Iceland hits back at Walker's stores plan

Click to follow

Iceland, the beleaguered frozen food retailer, yesterday fired a warning shot at Malcolm Walker, the former Iceland chairman planning to set up a rival food chain in competition with the business he founded.

It emerged last week that Mr Walker is opening a new food chain called Cool Trader only months after quitting Iceland. His departure followed his sale of £13.5m of Iceland shares just weeks before a profits warning.

Bill Grimsey, the new chief executive, said he would fight Mr Walker. "We will treat any new competitor in the same way," he warned. "We will do what is appropriate to protect our shareholders' interests." He declined to say what this might involve but one retail executive said: "They'll open next door and murder him."

Mr Grimsey declined to comment on whether Iceland had decided to take legal action against Mr Walker, whose Iceland contract included non-compete clauses. However, Mr Walker's supporters believe that his 13-year-old contract with Iceland is not worded precisely enough to prevent the Iceland founder from trading. It is understood that Mr Walker will soon be talking to the Department of Trade and Industry, which has been passed details of share dealings in Iceland by the Financial Services Authority.

Iceland made the comments as Mr Grimsey unveiled a slump into the red, alongside the results of a strategic review he ordered after his appointment as Iceland chief executive in January.

Iceland shares tumbled 15.5p to 161.5p as analysts said the group's recovery would take longer than expected. There were also fears that the group might announce a rights issue to cut debts of £500m.

Mike Dennis of SG Securities, said: "This is a complex, integrated food business, which will need substantial capital investment to produce decent margins. Shareholders will want to know where the money is going to come from."

Options include selling or securitising assets or launching a rights issue. Iceland has renegotiated its banking facilities, which now last until next October. Mr Grimsey said he was "adamant that we don't need a rights issue".
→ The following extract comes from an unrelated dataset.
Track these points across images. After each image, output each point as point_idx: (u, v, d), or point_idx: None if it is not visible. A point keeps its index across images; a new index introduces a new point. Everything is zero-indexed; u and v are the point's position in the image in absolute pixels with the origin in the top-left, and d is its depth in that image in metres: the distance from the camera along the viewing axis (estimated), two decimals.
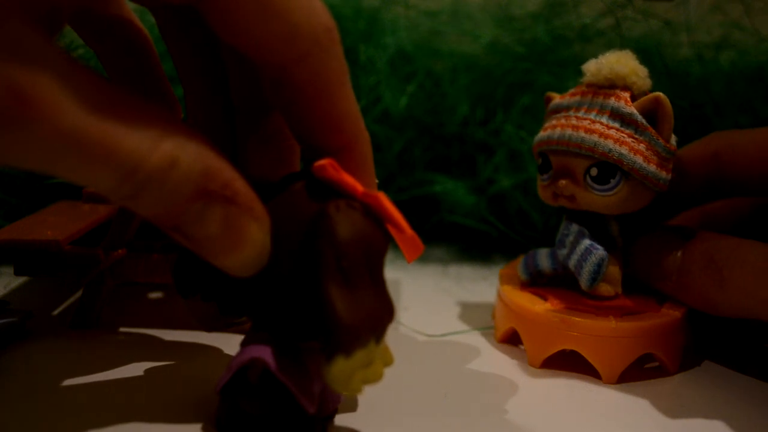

Iceland yesterday passed on its second-half dividend, reporting a pre-exceptional profits fall to £40m for the 15 months to March, against £64m in the 12 months to January 2000.

Exceptional charges totalled £145m, including £78m for a pension scheme write-off. Like- for-like sales in Iceland were ahead by 0.8 per cent on the previous year but down 1.5 per cent if the cost of promotions is included. But there has been a recovery in the past quarter.

Booker, the cash-and-carry chain that merged with Iceland last year, saw its sales rise by 0.3 per cent on the year, with current trading also better.

Mr Grimsey said he and would concentrate Iceland on retail stores, cash-and-carry, home shopping and the sale of goods to caterers. He pledged to increase group sales by 15 per cent by 2004-5 and raise operating margins above 2.5 per cent.

Mr Dennis at SG Securities, criticised the review, saying: "It's not strategy, it's a set of objectives without much on how they are going to get there."